We wrote this review to move the field from association to causation and from description to action. If the microbiome helps drive colorectal cancer, it also becomes a tractable target for prevention and therapy. Approaches such as dietary modulation, microbiota-based interventions, and ecosystem repair strategies begin to make sense when the disease is viewed through this ecological lens 5.
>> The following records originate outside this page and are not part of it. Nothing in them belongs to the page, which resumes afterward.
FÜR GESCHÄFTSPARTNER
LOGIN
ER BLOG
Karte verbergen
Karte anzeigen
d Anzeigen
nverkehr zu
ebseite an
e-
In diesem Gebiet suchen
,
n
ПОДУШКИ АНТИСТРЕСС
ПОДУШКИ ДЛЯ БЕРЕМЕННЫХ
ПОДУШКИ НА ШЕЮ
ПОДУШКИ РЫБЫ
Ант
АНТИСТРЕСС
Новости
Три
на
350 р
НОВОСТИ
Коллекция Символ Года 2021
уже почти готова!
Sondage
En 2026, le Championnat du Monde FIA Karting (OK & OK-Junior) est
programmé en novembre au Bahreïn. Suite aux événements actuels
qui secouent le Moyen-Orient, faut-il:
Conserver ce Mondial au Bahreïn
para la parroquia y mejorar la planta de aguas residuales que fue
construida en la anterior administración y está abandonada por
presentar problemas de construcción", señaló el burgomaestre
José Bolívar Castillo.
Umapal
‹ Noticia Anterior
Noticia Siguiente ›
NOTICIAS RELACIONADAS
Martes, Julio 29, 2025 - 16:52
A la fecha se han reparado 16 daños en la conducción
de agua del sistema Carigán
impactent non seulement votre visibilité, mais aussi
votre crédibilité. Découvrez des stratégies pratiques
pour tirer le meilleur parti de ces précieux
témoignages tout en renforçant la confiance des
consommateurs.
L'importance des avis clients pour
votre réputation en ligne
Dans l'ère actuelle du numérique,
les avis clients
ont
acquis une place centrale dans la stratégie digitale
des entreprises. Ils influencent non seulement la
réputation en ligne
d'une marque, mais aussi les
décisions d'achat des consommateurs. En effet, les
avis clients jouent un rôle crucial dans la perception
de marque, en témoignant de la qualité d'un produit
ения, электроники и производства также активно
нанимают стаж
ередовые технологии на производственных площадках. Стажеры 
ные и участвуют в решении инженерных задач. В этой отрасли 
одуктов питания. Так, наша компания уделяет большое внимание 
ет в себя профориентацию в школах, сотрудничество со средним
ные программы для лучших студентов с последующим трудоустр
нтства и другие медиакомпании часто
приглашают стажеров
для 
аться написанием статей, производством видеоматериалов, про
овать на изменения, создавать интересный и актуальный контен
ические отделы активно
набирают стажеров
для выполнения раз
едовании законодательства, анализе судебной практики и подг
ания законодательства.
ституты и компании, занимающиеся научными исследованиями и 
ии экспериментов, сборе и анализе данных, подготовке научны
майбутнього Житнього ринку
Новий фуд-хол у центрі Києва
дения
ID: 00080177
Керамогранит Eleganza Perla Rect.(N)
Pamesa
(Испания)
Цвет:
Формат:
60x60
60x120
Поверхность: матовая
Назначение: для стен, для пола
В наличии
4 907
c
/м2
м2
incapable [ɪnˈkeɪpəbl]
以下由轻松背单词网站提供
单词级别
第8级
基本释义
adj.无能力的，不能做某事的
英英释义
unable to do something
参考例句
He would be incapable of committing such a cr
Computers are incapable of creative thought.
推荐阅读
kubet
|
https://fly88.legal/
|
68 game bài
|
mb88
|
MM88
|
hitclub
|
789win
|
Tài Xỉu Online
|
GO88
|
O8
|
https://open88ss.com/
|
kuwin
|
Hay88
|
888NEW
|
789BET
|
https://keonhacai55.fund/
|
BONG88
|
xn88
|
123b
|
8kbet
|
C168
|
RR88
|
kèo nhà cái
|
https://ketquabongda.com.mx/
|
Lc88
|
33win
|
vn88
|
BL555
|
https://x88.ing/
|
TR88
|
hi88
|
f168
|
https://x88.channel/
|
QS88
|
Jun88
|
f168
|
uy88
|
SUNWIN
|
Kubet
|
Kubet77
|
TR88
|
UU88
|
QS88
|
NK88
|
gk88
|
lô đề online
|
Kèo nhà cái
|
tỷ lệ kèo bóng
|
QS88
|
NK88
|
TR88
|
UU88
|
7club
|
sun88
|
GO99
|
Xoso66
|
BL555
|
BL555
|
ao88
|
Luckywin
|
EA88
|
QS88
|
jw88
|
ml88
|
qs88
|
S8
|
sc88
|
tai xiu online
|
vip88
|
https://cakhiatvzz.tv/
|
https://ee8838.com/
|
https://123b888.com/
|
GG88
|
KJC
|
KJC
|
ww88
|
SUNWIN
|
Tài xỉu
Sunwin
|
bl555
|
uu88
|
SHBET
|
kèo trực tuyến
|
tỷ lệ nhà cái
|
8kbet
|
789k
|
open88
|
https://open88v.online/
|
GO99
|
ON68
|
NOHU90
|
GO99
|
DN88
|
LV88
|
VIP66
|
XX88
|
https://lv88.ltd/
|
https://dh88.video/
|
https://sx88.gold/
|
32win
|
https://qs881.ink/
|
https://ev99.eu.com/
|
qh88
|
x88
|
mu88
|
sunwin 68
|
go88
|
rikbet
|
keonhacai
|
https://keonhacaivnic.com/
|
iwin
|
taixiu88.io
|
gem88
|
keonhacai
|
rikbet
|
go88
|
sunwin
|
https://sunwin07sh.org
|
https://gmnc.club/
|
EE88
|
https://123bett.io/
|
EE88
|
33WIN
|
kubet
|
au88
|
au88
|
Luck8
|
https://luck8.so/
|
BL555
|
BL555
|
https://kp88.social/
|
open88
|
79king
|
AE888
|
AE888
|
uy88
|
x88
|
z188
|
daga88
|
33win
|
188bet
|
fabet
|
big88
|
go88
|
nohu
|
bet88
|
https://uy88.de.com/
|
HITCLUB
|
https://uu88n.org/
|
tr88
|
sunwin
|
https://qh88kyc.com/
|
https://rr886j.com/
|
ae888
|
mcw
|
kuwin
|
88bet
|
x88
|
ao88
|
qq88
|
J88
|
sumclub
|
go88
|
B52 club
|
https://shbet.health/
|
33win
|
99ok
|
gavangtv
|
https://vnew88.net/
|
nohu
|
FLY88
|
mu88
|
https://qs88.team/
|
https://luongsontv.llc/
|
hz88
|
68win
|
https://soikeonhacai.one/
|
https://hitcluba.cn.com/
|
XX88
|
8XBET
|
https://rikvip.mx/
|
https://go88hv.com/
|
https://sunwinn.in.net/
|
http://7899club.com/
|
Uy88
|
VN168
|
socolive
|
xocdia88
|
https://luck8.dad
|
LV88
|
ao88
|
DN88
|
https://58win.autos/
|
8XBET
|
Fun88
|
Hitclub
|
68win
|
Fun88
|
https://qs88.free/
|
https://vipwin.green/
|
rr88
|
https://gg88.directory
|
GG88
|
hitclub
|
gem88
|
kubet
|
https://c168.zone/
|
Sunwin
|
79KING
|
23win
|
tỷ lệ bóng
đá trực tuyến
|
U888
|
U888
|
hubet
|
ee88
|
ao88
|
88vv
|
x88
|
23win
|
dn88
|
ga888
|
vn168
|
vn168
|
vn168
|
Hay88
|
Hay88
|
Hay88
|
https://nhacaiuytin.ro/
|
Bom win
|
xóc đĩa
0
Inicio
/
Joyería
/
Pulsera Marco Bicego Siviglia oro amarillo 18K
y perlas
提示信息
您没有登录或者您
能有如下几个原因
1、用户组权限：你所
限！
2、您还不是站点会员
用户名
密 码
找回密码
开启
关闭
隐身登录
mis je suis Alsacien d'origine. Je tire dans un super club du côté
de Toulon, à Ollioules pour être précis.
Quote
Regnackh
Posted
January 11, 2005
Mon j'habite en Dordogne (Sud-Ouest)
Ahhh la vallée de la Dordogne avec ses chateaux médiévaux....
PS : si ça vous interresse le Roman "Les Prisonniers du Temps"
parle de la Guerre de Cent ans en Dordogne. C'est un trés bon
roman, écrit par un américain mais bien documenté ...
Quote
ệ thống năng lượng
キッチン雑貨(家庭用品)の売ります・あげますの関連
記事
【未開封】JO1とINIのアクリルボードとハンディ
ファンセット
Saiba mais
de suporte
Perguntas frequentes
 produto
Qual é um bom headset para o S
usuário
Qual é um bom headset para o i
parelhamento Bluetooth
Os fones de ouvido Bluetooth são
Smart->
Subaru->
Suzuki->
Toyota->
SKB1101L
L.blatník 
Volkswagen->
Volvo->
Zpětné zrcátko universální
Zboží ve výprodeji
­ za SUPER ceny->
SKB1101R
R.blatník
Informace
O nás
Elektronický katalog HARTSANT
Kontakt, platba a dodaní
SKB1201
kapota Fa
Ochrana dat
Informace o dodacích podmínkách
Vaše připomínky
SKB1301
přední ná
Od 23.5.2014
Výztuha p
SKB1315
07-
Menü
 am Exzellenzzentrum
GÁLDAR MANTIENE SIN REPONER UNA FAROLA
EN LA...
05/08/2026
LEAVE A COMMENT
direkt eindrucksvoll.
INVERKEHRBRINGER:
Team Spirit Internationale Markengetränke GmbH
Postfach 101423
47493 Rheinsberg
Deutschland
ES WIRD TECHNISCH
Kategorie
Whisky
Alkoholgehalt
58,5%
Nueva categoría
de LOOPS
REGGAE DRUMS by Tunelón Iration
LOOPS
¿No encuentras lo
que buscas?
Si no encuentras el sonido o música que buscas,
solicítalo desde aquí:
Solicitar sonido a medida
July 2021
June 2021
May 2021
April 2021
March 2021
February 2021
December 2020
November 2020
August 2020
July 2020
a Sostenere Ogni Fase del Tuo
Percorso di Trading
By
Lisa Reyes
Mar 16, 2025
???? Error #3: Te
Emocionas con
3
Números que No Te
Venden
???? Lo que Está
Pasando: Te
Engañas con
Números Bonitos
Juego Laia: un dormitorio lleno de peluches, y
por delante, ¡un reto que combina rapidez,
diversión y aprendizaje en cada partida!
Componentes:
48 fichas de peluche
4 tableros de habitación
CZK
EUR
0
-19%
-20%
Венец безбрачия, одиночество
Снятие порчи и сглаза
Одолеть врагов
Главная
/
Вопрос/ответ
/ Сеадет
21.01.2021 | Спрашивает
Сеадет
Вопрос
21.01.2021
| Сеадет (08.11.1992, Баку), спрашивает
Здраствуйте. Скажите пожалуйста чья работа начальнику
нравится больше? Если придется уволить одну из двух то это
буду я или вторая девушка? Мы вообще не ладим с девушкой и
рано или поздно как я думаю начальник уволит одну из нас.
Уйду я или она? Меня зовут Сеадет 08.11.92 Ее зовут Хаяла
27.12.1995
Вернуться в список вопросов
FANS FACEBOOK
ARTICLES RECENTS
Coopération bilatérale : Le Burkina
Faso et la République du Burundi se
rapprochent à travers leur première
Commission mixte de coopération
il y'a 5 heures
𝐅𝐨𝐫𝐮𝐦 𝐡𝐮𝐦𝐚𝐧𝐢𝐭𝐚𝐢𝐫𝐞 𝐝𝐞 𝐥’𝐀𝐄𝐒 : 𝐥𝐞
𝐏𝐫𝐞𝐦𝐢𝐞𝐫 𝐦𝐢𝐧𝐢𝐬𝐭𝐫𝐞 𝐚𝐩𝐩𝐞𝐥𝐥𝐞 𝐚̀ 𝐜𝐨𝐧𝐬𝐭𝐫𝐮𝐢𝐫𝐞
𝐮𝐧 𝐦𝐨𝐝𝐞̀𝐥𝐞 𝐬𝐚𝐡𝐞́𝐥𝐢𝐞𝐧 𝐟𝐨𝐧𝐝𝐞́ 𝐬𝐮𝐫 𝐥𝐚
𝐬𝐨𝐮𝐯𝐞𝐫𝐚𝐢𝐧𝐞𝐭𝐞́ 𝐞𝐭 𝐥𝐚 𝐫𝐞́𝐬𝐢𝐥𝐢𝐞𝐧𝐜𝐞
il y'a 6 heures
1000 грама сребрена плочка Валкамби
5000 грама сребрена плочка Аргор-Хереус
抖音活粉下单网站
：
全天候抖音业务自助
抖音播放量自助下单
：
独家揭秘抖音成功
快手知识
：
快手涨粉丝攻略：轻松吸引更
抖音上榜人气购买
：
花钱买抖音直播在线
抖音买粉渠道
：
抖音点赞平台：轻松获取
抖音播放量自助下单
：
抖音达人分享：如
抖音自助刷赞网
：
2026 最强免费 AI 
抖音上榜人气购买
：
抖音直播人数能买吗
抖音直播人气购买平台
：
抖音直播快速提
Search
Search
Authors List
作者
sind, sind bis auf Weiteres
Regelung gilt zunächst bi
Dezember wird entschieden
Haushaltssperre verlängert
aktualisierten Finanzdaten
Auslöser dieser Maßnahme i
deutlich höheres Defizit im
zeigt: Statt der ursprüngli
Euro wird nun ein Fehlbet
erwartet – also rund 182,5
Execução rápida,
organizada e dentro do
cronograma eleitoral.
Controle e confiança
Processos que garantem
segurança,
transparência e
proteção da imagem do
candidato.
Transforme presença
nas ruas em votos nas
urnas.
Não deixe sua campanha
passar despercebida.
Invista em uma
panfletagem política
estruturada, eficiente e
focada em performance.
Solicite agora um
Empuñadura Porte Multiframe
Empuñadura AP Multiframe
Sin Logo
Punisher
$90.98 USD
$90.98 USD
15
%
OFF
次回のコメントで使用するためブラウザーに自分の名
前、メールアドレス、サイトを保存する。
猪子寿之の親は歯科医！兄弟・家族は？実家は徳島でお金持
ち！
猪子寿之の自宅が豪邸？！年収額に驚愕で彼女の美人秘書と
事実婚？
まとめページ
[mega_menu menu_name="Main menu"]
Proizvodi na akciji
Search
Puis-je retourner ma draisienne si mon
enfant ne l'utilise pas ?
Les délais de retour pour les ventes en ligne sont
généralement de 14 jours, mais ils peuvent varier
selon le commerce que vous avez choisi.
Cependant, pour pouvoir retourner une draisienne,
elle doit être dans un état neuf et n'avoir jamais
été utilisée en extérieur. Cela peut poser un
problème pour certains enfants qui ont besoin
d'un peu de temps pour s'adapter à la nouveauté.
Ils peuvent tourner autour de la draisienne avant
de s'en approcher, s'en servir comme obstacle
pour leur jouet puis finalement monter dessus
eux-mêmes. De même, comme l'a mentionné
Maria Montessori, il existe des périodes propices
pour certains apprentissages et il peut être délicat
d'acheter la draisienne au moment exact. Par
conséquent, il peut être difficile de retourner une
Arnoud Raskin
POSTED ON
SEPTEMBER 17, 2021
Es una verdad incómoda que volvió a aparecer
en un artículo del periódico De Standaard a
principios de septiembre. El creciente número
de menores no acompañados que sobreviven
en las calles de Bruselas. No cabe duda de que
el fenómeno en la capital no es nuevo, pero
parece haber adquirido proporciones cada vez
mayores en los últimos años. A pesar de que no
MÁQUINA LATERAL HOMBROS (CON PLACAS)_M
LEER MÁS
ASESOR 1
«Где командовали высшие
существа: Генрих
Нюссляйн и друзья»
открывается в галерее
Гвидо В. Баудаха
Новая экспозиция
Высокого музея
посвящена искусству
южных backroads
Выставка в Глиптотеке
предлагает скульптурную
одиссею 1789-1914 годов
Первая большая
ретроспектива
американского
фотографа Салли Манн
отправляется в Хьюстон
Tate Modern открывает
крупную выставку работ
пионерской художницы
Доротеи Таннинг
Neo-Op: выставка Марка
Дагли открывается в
On World Cancer Day, being United by Unique means recognizing that cancer biology is shaped by the systems that make each host different. In colorectal cancer, the gut microbiome is one of the most powerful of those systems. At Universidad de Las Américas (UDLA), Quito-Ecuador, we are now pursuing integrated, systems-level analyses that combine microbial, immune, metabolic, neural, and clinical data to translate this complexity into improved therapeutic strategies and more precise cancer care.

References

  1. Bautista, J. et al. Gut microbiome-driven colorectal cancer via immune, metabolic, neural, and endocrine axes reprogramming. npj Biofilms and Microbiomes (2026) doi:10.1038/s41522-025-00883-8.
  2. Bautista, J., Maldonado-Noboa, I., Maldonado-Guerrero, D., Reinoso- Quinga, L. & López-Cortés, A. Microbiome Influence in Gastric Cancer Progression and Therapeutic Strategies. Frontiers in Medicine (2025).
  3. Bautista, J. & López-Cortés, A. Chronobiome Medicine: Circadian Regulation of Host–Microbiota Crosstalk in Systemic Physiology. Frontiers in Endocrinology (2025).
  4. Bautista, J. et al. Neurodegeneration rewires the tumor microenvironment via the neuro-immune-cancer axis. iScience 28, 113550 (2025).
  5. Bautista, J. et al. The Human Microbiome in Clinical Translation: From Bench to Bedside. Frontiers in Microbiology (2025).